Assignment:
From the entries below, transcribe exactly the lines between the line holding "focal_35mm: 29" and the line holding "f_number: 2.2", inclusive; skip all other lines.

Camera settings data:
=== Begin Enclosure ===

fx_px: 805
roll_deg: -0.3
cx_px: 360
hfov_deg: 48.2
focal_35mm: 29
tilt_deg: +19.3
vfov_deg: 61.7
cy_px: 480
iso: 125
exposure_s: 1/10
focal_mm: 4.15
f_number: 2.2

=== End Enclosure ===
=== Begin Enclosure ===

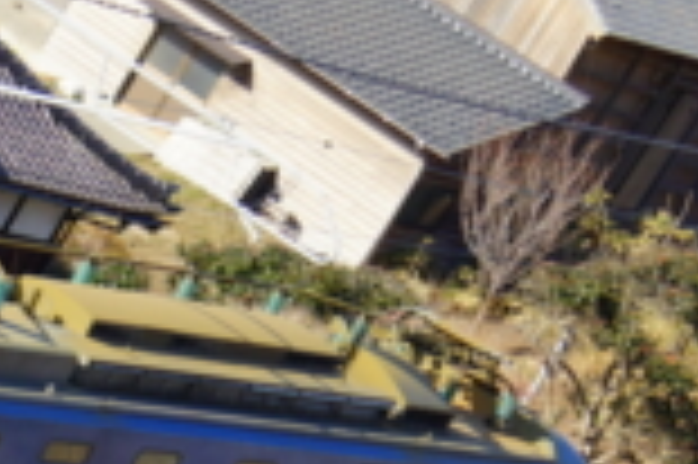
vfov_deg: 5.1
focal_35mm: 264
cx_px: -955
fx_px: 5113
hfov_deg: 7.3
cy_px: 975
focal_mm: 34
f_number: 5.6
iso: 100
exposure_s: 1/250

=== End Enclosure ===

Task result:
focal_35mm: 29
tilt_deg: +19.3
vfov_deg: 61.7
cy_px: 480
iso: 125
exposure_s: 1/10
focal_mm: 4.15
f_number: 2.2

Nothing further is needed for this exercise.